**Source text**
GREAT post. Thank you for it. I, too, consider myself to be self sufficient and any offers of help I may receive i used to give a cordial "thanks for the offer but I think I am good" even though I may have needed help. I've been opening myself up more often to receiving help when offered, because not only because it is humbling, but because it also gives the other person the opportunity to express love for his neighbor. That is community and goodness.
With respect to the SD and also the masking of humanity- this is for me the most infuriating part to the birdemic response. The conditioning of humans to look at other humans as possible killers, the stay away from each other, to not be affectionate, to hide your face- these are behaviors that lead people to view others as enemies. In my letter to my priest telling him we will not be returning to mass, I said in part that masking and distancing the congregation is dehumanizing. This is the opposite of love and contrary to God's will.
Further, the saddest and most evil-filled day I think I ever have experienced was the social distancing-mask wearing- no hugging- no consoling graveside funeral for my grandmother in law. My mother in law was sobbing as her mother was put in the ground, and none of us could hug her, kiss her, or treat her as anything other than a potential biohazard. I could not even properly pray in that moment because I was so filled with anger and sadness with what I was witnessing. A complete collapse of what little genuine humanity and love we seem to have left.

Extracted records
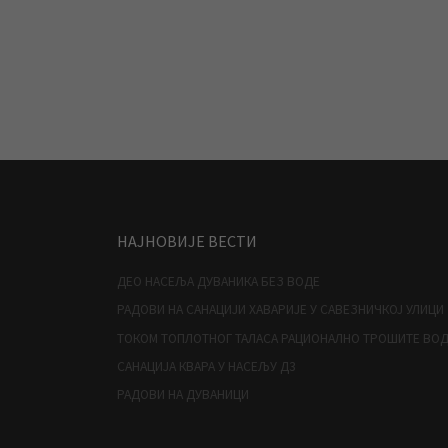
НАЈНОВИЈЕ ВЕСТИ
ДЕО НАСЕЉА ДУВАНИКА БЕЗ ВОДЕ
РАДОВИ НА САНАЦИЈИ ХАВАРИЈЕ У САВЕЗНИЧКОЈ УЛИЦИ
ТОКОМ ТОПЛОТНОГ ТАЛАСА РАЦИОНАЛНО ТРОШИТЕ ВО
САНАЦИЈА КВАРА У НАСЕЉУ Д3
РАДОВИ НА ДУВАНИЦИ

**Parts of the exercise**
a) Retype the part of the comment that begins at the words "Further, the saddest" and stops after "to have left.".
b) According to the comment, why has the writer been opening up more often to receiving help when it is offered?

**Results for the exercise**
a)
Further, the saddest and most evil-filled day I think I ever have experienced was the social distancing-mask wearing- no hugging- no consoling graveside funeral for my grandmother in law. My mother in law was sobbing as her mother was put in the ground, and none of us could hug her, kiss her, or treat her as anything other than a potential biohazard. I could not even properly pray in that moment because I was so filled with anger and sadness with what I was witnessing. A complete collapse of what little genuine humanity and love we seem to have left.

b) The writer finds accepting help humbling. It also gives the other person the opportunity to express love for his neighbor, which the writer calls community and goodness.